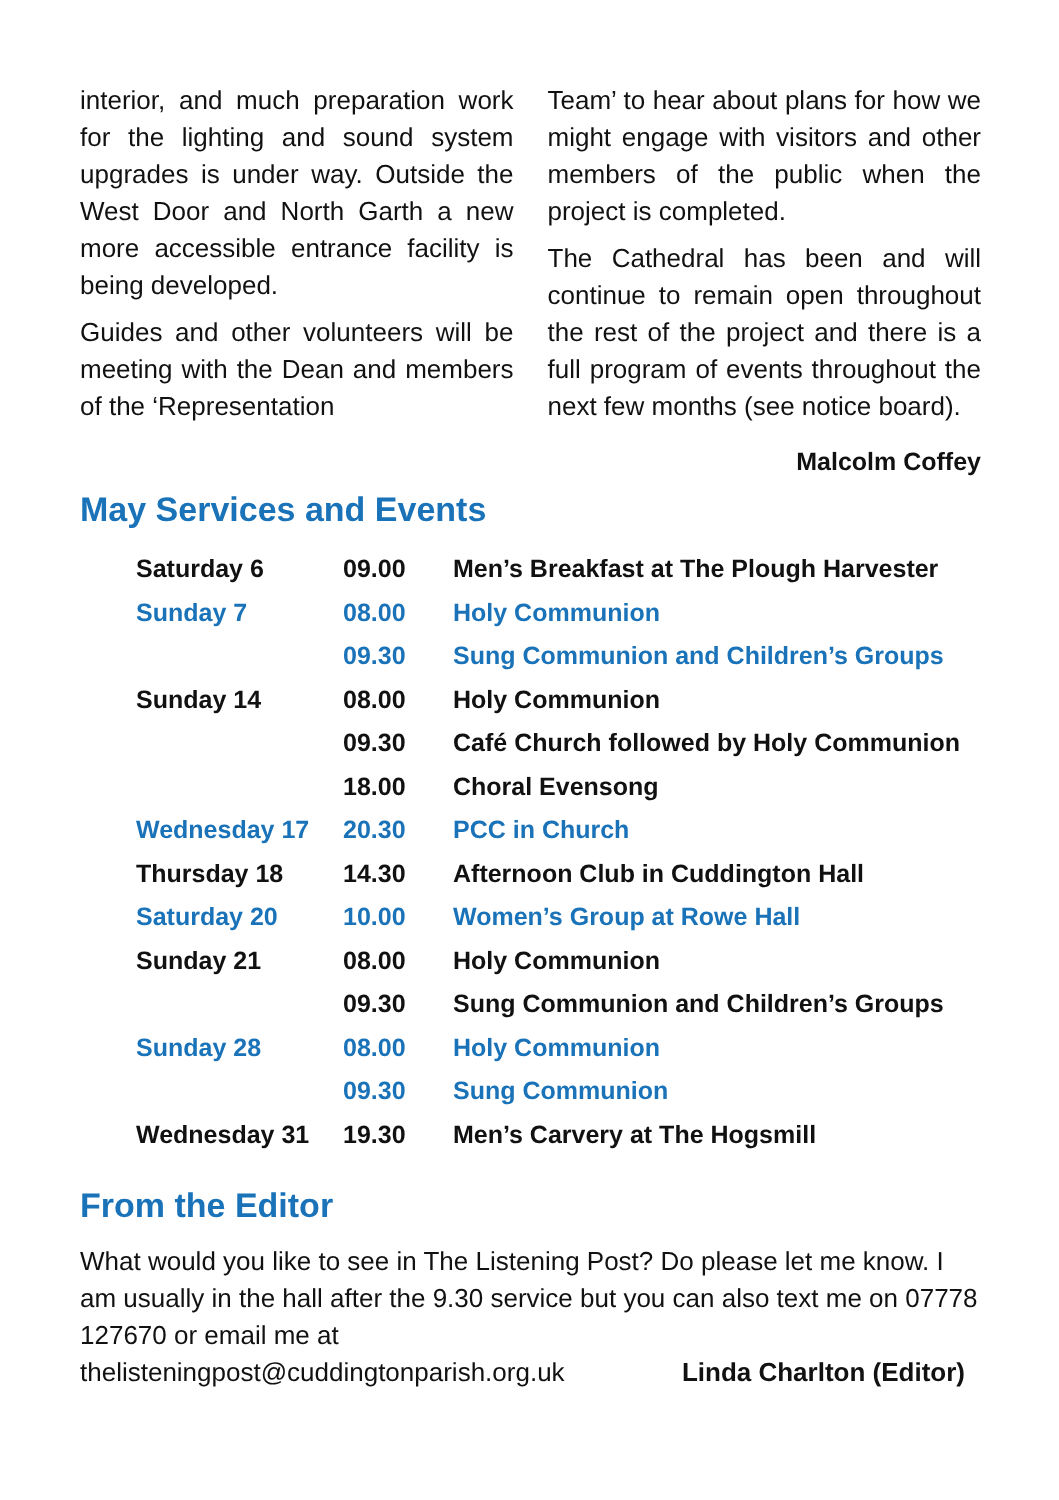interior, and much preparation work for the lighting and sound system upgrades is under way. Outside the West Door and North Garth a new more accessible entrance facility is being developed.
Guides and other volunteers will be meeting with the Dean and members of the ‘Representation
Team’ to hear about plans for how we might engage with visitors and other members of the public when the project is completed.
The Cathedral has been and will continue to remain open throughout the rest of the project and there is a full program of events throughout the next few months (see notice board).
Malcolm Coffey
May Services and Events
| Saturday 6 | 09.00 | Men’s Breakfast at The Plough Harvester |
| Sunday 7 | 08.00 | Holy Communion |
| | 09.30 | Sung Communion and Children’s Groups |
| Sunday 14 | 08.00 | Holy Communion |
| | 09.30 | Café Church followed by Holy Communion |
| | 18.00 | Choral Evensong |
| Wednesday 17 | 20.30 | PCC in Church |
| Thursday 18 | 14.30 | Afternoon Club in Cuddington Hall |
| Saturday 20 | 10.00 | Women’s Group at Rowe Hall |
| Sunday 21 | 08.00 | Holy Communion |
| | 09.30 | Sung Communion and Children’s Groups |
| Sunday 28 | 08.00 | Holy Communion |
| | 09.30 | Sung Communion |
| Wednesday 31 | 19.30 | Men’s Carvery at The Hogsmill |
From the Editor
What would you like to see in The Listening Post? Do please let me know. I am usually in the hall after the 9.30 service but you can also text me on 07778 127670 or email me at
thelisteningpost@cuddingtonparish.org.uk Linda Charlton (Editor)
---
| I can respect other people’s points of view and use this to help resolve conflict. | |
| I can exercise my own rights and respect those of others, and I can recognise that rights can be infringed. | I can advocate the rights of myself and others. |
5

What is being asked
Scan the entries above. Copy each line that has the string "Wednesday".

Response
| Wednesday 17 | 20.30 | PCC in Church |
| Wednesday 31 | 19.30 | Men’s Carvery at The Hogsmill |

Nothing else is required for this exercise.